Would be better if the agent could try to slowly gravitate to its primary server, even if that means going to a non-primary server first. The agent needs some way to know about which servers it has affinity with and if any of them come up, switch to them (if the primary is still down).
Can an agent belong to more than one affinity group? If so, that might complicate matters. It may simply be that the rule to follow is - if a server that is higher up in the failover list is up, switch to that server... always move to a server that is higher up in the failover list.
This bug was previously known as http://jira.rhq-project.org/browse/RHQ-2437
mass add of key word FutureFeature to help track
"Our primary switchover thread will only switch over to the PRIMARY server. If
the primary is still down, the agent continues talking to its current server,
EVEN IF there is another server that is up and in our affinity group."

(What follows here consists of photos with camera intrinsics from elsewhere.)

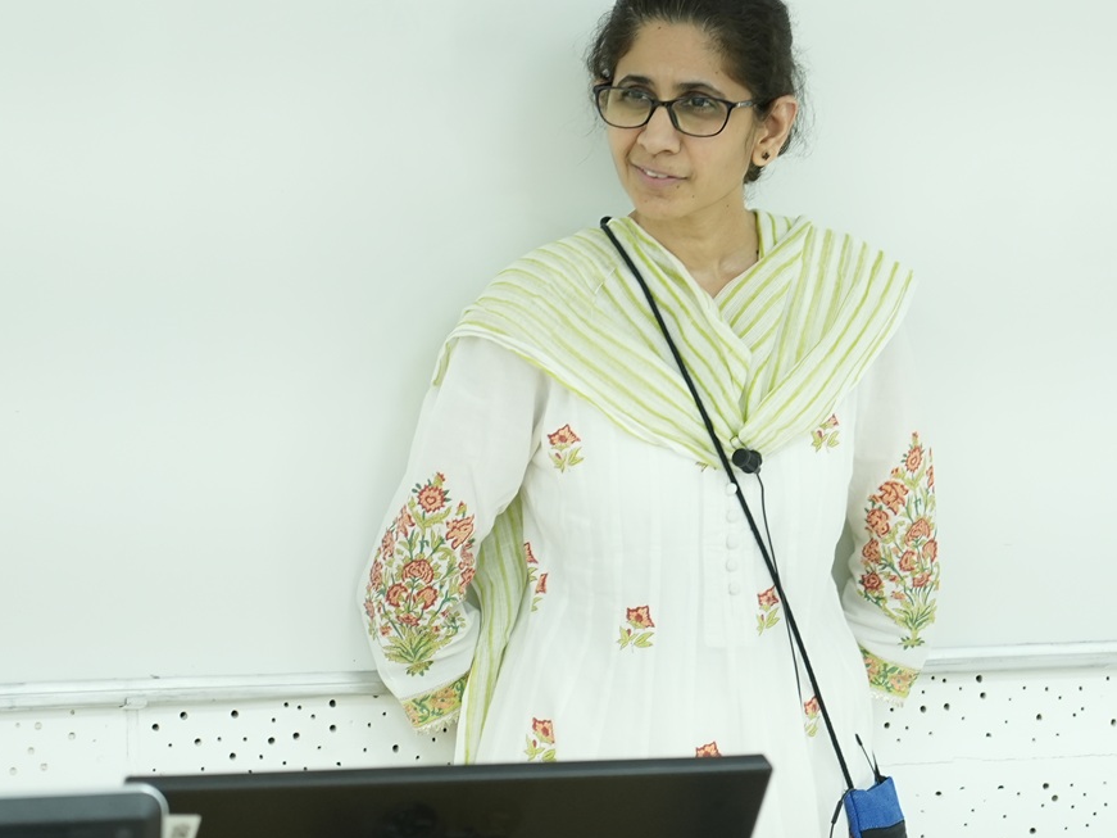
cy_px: 406
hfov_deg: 7.6
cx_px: 728
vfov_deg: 5.7
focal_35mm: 260
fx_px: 8389
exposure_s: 1/60
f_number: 4
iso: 800
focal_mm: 105
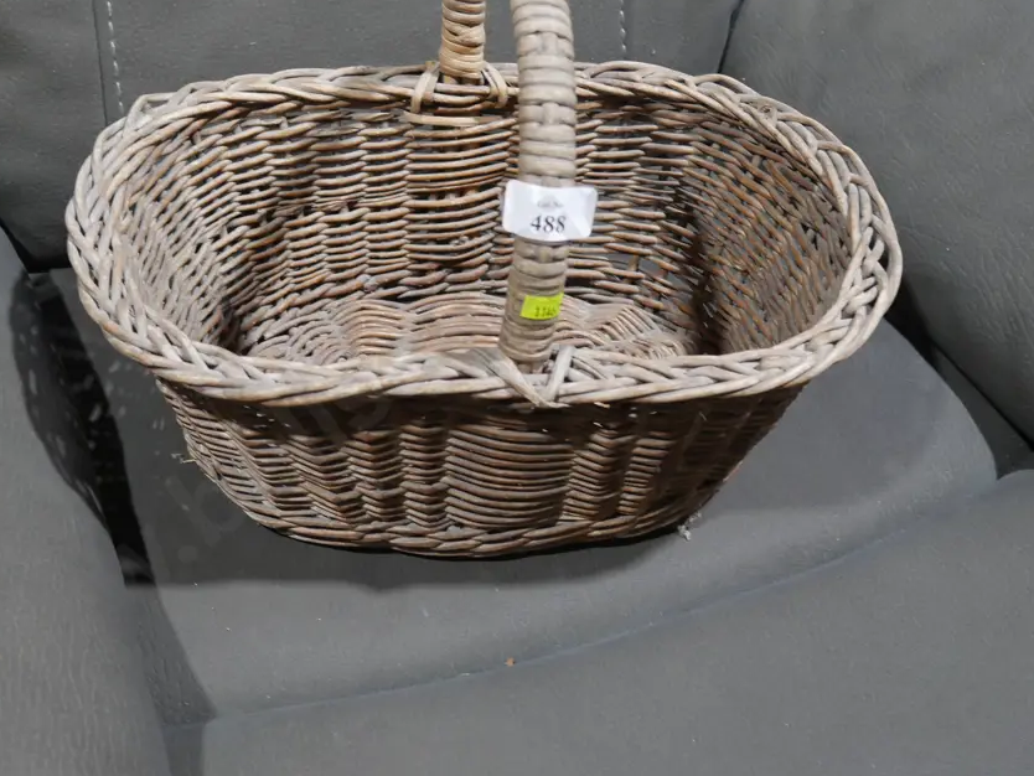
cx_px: 465
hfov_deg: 35.5
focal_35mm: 54
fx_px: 1613
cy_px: 320
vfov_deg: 27.0
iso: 800
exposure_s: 1/60
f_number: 4.7
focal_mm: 22
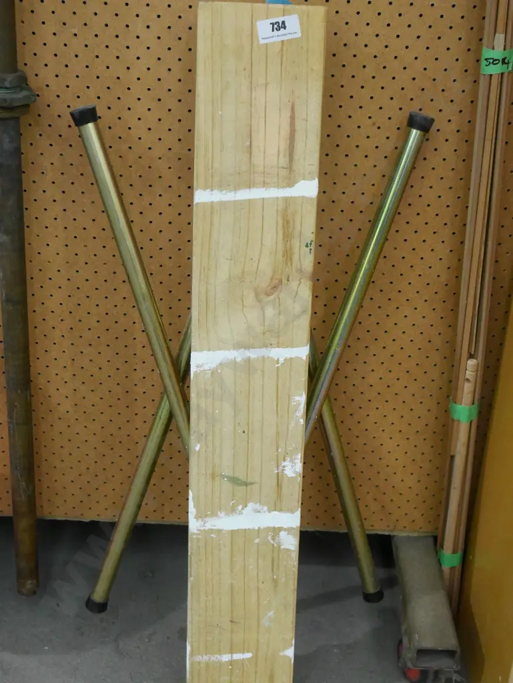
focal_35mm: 50
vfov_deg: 38.2
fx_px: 987
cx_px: 256
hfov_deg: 29.1
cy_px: 342
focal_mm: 25
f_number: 5.2
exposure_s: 1/40
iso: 3200
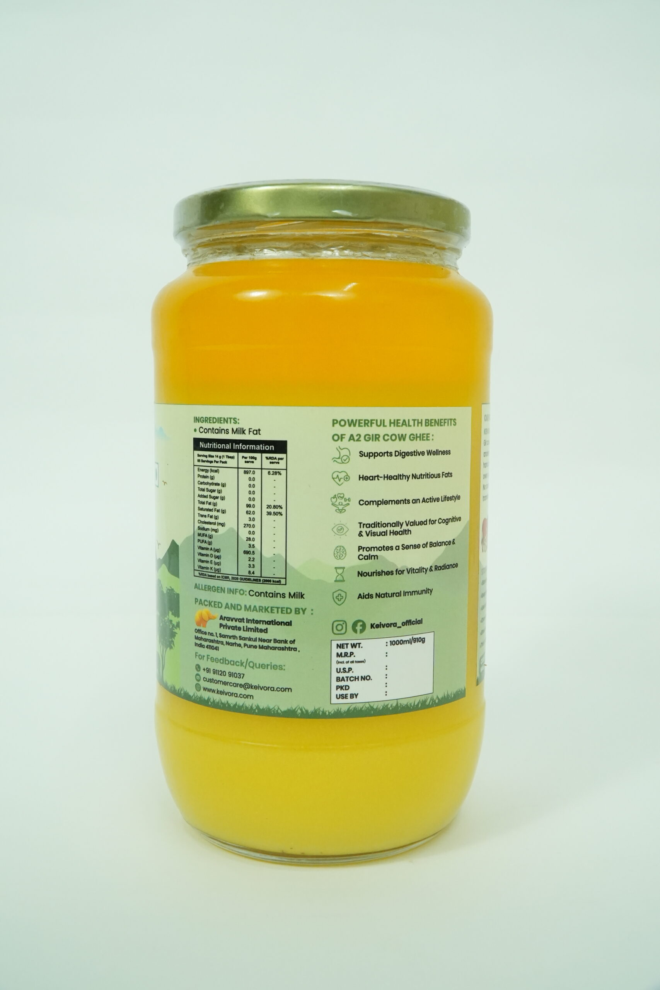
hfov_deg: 38.9
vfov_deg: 55.8
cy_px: 495
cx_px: 330
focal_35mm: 34
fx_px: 935
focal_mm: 23
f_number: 9
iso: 4000
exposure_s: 1/100
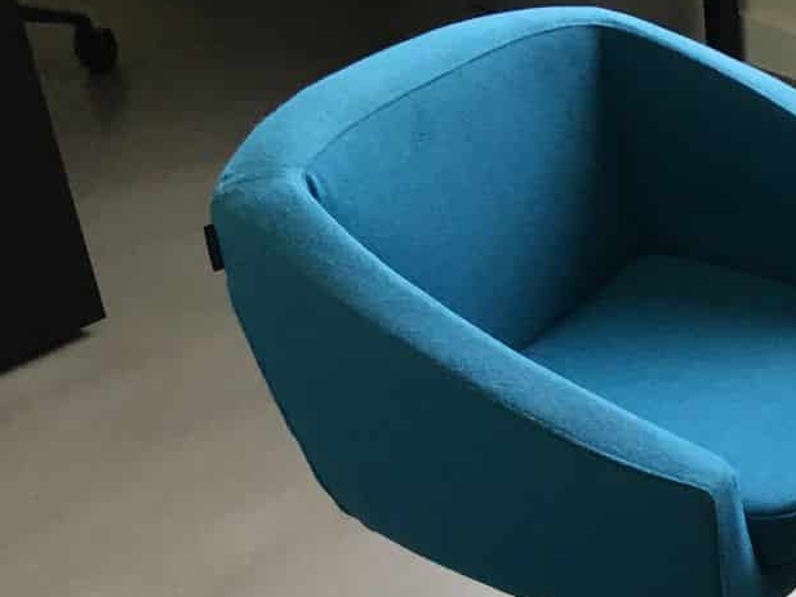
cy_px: 913
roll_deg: -5.1
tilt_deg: -41.7
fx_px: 2162
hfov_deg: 18.7
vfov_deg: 14.6
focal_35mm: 94
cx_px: 1143
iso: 25
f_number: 2.2
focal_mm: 4.15
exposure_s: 1/33
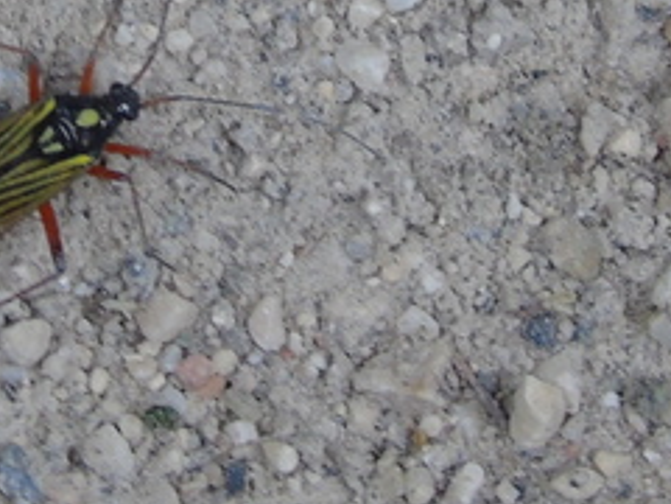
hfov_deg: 5.2
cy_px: 20
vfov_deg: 3.9
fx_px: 7443
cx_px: 105
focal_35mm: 384
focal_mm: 19
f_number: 4.4
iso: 160
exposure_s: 1/30
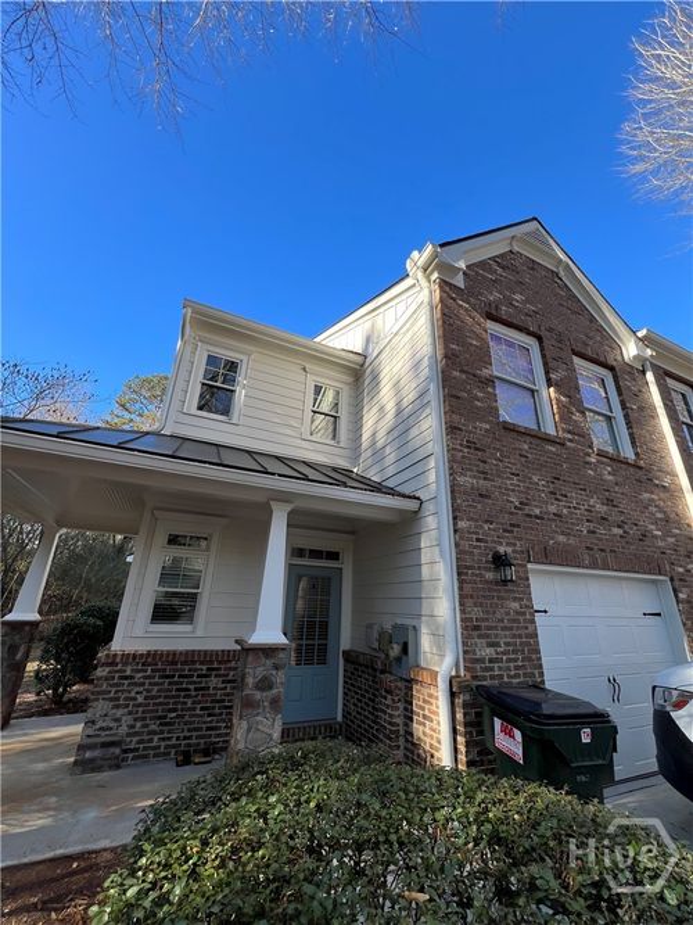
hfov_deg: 89.9
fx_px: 347
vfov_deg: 106.2
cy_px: 462
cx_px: 346
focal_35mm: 13
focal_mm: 1.57
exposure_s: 1/305
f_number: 1.8
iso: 32
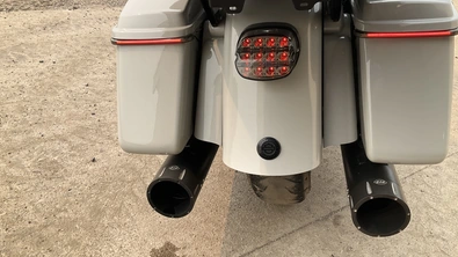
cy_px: 100
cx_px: 230
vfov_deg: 36.5
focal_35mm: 32
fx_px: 389
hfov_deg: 61.0
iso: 25
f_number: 1.8
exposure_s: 1/620
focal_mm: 3
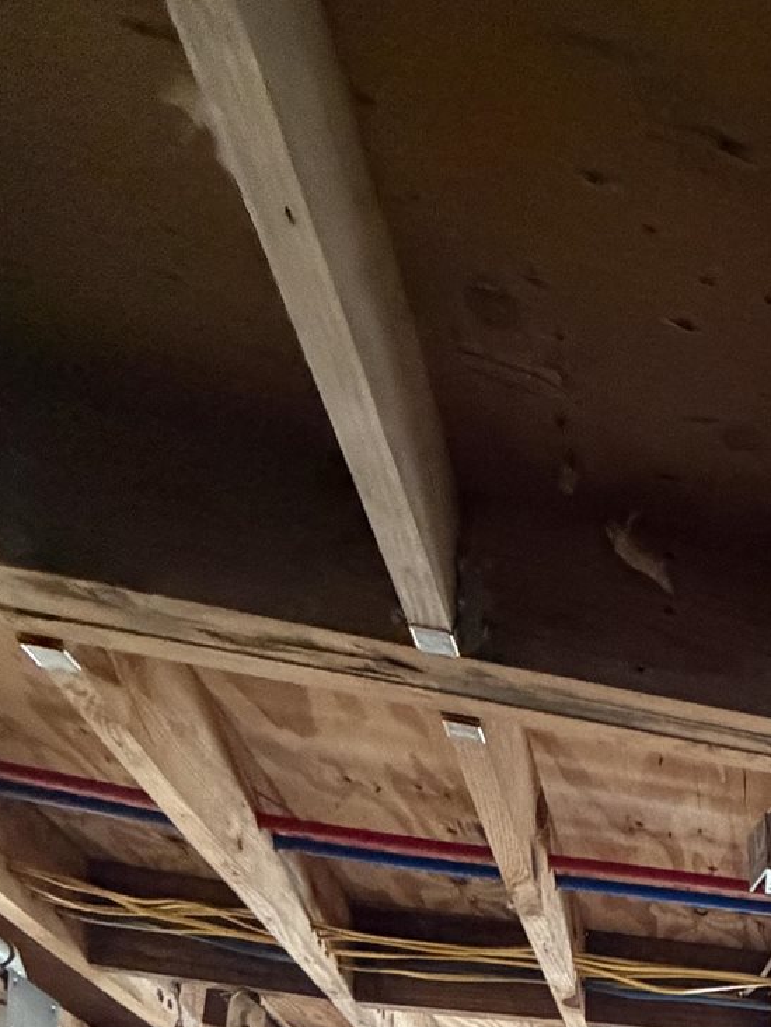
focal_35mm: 44
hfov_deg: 24.7
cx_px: 1179
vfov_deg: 29.2
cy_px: 1491
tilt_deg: -3.0
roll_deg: -0.7
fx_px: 1306
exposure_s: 1/60
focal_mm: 2.22
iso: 640
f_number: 2.2
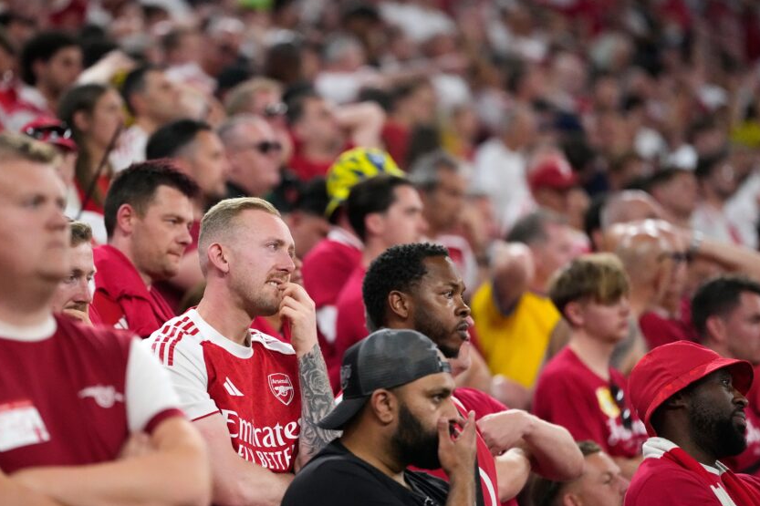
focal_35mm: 246
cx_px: 325
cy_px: 268
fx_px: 5192
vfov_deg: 5.6
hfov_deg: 8.4
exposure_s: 1/4000
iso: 8000
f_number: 2.8
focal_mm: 200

agreed, why not just go down the failover list and see if you can connect to ANY of the ones that are higher than where you currently are?
Mazz, is this still the case?
(In reply to Jay Shaughnessy from comment #4)
> Mazz, is this still the case?
this RFE is still valid. today we only attempt to switch to primary, we don't walk up the list. If primary is down, it stays on the current server.
Any work here should also consider Bug 1033790